L’intervento presuppone decisioni da adottare mentre si procede nel progressivo avvicinamento ai vari organi. Si fa una prima
valutazione per determinare “quanta” malattia tumorale è presente, un calcolo che serve a definire l’indice
di carcinosi peritoneale. La seconda parte dell’operazione prevede la chemio-ipertermia intraperitoneale: l’ipertermia
ha un effetto diretto contro il tumore, mentre i chemioterapici oltre ad agire sul tumore, esercitano un’azione maggiore grazie
all’ipertermia che facilita l’accesso del farmaco all’interno delle cellule.
Con la cito riduzione microscopica, si uccidono le cellule che sono libere nell’addome e che non sono visibili. Con la chemiotertermia
si va proprio a sterilizzare queste cellule libere che rimangono nell’addome alla fine dell’intervento. La chemioipertermia
offre la possibilità di sfruttare da un lato l’effetto del calore che, oltre ad essere di per sé attivo sulle
cellule neoplastiche, favorisce l'ingresso nelle cellule di alcuni farmaci e la loro attività antitumorale, dall'altro consente
di utilizzare i farmaci antitumorali a dosi centinaia di volte (in qualche caso mille) superiori a quelle utilizzabili quando le
stesse medicine sono somministrate per endovena. Il tutto con una minima incidenza di effetti indesiderati generali. Le complicanze
sono ridotte al minimo arrivano a circa il 12% dei casi, e la mortalità conseguente all’intervento si riduce a meno
dell’1%.
L’intervento richiede mediamente 23 giorni di ricovero, di cui 2 o 3 in terapia intensiva, con un costo per l’ospedale
intorno ai 35 mila euro. Altro aspetto importante da sottolineare è che questa metodica non si pone in contrapposizione con
la chemioterapia tradizionale: le due metodiche vanno a braccetto, dunque questa terapia è un valore aggiunto.
Quando la patologia tumorale è localizzata al colon, allo stomaco e all’ovaio, non sempre occorre la peritonectomia
completa, mentre è particolarmente indicata per il mesotelioma peritoneale e lo pseudomixoma dell’appendice, situazioni
in cui viene asportato tutto il peritoneo. Si procede, cioè, a quell’intervento che in gergo tecnico si definisce “stripping”:
si utilizza un bisturi elettrico dotato, nella parte terminale, di una pallina che consente di individuare il cosiddetto piano di
clivaggio tra il peritoneo e la fascia, senza il rischio di tagliare più del dovuto".
Per informazioni: telefonare al numero 0223902362
O consultare il sito www.marcelloderaco.it
I numeri
Sono circa 60 mila all’anno i casi di tumori gastro intestinali e ovarici in Italia.
Di questi, possono essere condotti al trattamento più o meno il 10%. Ciò significa che ogni anno in Italia potremmo
curare circa 5 mila pazienti.

════════════════

## [Esercizi]
- a) Estrai dal testo sulla chemioipertermia il passo che comincia con "Quando la patologia" e prosegue fino a "ovarici in Italia.".
- b) Traduci in inglese questa frase del testo sulla chemioipertermia: "Sono circa 60 mila all’anno i casi di tumori gastro intestinali e ovarici in Italia."

## [Dati in esame]
════════════════

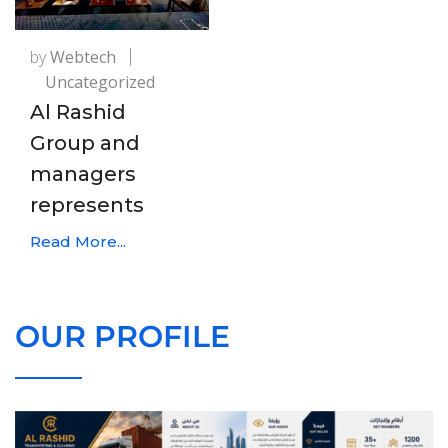
by
Webtech
Uncategorized
Al Rashid
Group and
managers
represents
Read More...
OUR PROFILE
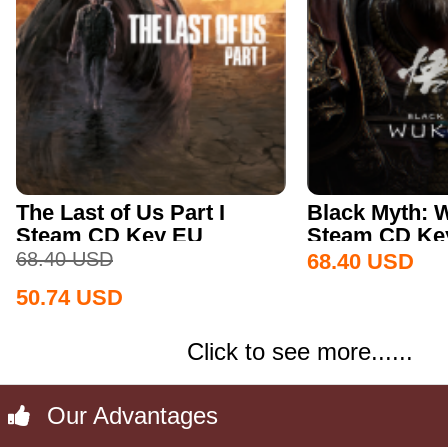
The Last of Us Part I
Black Myth:
Steam CD Key EU
Steam CD Key
68.40
USD
68.40
USD
50.74
USD
Click to see more......
Our Advantages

════════════════

## [Risposte agli esercizi]
- a)
Quando la patologia tumorale è localizzata al colon, allo stomaco e all’ovaio, non sempre occorre la peritonectomia
completa, mentre è particolarmente indicata per il mesotelioma peritoneale e lo pseudomixoma dell’appendice, situazioni
in cui viene asportato tutto il peritoneo. Si procede, cioè, a quell’intervento che in gergo tecnico si definisce “stripping”:
si utilizza un bisturi elettrico dotato, nella parte terminale, di una pallina che consente di individuare il cosiddetto piano di
clivaggio tra il peritoneo e la fascia, senza il rischio di tagliare più del dovuto".
Per informazioni: telefonare al numero 0223902362
O consultare il sito www.marcelloderaco.it
I numeri
Sono circa 60 mila all’anno i casi di tumori gastro intestinali e ovarici in Italia.

- b) There are about 60,000 cases of gastrointestinal and ovarian cancer in Italy each year.